F. To provide guidance to foreign employees and technical intern trainees, while communicating with users including foreign users and engaging in care operation at a nursing facility.
* It is not permitted to engage only in the cleaning of the facility or washing of clothes.
2. Who are eligible for N1 designated activities visas?
Since the purpose of the N1 designated activities visa is to support the employment of excellent international students who have graduated from Japanese universities or completed graduate schools in Japan, international students must meet the following requirements (1) and (2) to obtain this visa.
(1) Requirement concerning educational background
The student must have:
– graduated from a 4-year university in Japan; or
– completed graduate school in Japan.
(2) Requirement concerning Japanese language proficiency
The student must have:
– passed N1 of the Japanese Language Examination;
– scored 480 points or more in BJT; or
– majored in Japanese at a foreign university, etc.
3. Precautions for employing foreigners with N1 designated activities visa
At the time of hiring, Japanese companies (including sole proprietors) must check whether each foreigner meets the requirements of educational background and the Japanese language proficiency. There are also some other points to note.
First, the employment permitted by N1 designated activities visas is limited to full-time employment. N1 designated activities visas do not allow working part-time.
Second, only direct employment is applicable, and N1 designated activities visas are not permitted for dispatched employees.
Third, applicants must receive no less reward than a Japanese national would receive for comparable work. If there is a wage regulation, the salary must be determined according to the same criteria as Japanese people who graduated from universities and/or graduate schools. The company must not treat foreigners differently regarding wages (including standards for salary increases) just because they are foreigners.
Lastly, in case of a company that is obliged to join social insurance or a sole proprietor with 5 or more full-time employees, social insurance must be joined.
4. Precautions for changing jobs with N1 designated activities visa
When a foreigner with an N1 designated activities visa changes jobs, the procedure is different from that of a foreigner with a status of residence of other work visas such as a visa of engineer/specialist in humanities/international services.
In the case of a visa of engineer/specialist in humanities/international services, when changing jobs, you need to notify the regional immigration bureau of your resignation and of new workplace within 14 days from the date of resignation and the start date of working respectively. Whether or not the new job matches the status of residence will be determined when applying for extension of period of stay.

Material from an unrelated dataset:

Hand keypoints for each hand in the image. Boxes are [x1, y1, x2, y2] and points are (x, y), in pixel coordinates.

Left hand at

On the other hand, if you have an N1 designated activities visa, you must apply for permission to change your status of residence when you change your jobs. In the case of N1 designated activities visa, the specific institution where you will belong (i.e., the new workplace) will be specified by the visa. Therefore, if you are changing the institution where you belong along with the change of occupations, your activities do not match your visa any more. Accordingly, you will need to apply for permission to change your status of residence and undergo immigration examination when changing jobs.

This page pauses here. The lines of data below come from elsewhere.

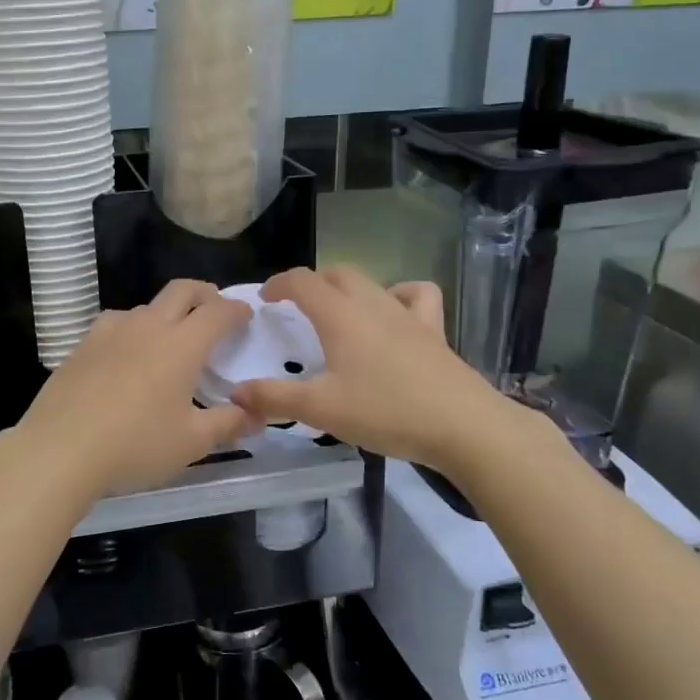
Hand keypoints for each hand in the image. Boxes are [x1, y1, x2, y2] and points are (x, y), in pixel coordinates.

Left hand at [12, 279, 257, 500]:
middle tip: (214, 309)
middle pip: (182, 290)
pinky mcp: (83, 344)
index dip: (236, 309)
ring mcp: (111, 331)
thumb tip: (255, 415)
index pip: (217, 312)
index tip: (246, 314)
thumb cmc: (135, 445)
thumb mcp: (191, 443)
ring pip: (146, 306)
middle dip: (204, 293)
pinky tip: (126, 354)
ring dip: (166, 312)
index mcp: (181, 345)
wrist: (60, 449)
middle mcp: (148, 326)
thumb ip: (228, 424)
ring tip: (169, 339)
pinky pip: (116, 323)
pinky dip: (133, 329)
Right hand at [230, 267, 552, 473]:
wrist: (463, 425)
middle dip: (312, 283)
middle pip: (337, 274)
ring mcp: (407, 314)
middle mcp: (372, 304)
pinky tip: (394, 314)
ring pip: (372, 282)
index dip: (279, 284)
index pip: (302, 281)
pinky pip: (417, 296)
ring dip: (349, 287)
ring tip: (340, 309)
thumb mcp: (321, 409)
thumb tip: (236, 391)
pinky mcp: (434, 331)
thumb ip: (275, 398)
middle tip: (296, 306)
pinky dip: (400, 294)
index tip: (265, 299)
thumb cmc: (385, 411)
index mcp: (340, 315)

5. Summary of N1 designated activities visas (working visas for Japanese university graduates)
With the new N1 designated activities visa, excellent international students who have graduated from Japanese universities or graduate schools will be able to obtain a status of residence for those occupations that had been hardly allowed until today. Japanese companies can now hire excellent foreigners at restaurants, convenience stores, supermarkets, manufacturing industries, etc., although it was difficult to hire foreigners as full-time employees at those places before.
It is estimated that thousands of international students will apply for N1 designated activities visas every year. It is still a small step to solve the human resource shortage, but it is a big step forward in the policy concerning foreigners.